Dateneinträge

┌────────

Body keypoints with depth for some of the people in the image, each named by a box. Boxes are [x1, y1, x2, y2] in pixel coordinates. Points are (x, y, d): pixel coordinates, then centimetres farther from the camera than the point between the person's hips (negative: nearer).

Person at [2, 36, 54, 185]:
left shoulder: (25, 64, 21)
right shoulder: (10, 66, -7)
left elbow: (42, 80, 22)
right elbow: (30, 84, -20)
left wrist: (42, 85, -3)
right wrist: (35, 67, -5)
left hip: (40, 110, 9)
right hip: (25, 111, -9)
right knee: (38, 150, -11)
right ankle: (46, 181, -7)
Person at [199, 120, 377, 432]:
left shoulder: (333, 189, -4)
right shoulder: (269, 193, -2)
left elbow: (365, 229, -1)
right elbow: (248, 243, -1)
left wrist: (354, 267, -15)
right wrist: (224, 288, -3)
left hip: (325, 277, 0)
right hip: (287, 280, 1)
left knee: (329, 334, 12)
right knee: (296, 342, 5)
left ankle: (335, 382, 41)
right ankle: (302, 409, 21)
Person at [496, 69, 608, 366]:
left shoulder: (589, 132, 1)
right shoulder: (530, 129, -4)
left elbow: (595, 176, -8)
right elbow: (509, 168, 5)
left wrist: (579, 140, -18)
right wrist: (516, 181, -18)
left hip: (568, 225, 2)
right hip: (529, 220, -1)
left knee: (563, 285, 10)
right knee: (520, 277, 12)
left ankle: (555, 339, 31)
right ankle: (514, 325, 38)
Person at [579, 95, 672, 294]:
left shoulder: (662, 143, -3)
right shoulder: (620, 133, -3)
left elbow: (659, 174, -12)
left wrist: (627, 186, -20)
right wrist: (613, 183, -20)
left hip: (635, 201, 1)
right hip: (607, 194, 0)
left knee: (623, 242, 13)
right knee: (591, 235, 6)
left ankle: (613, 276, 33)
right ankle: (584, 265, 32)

└────────

- AUFGABENSTELLUNG:
Zählen Sie die Zeilen der Einträge, in denen die Zeichenfolge „shoulder“ vorkommt, wobei Groß- und Kleinschreibung zu beachten ist. Geben Sie nur die Anzahl an.

- LÖSUNG:
8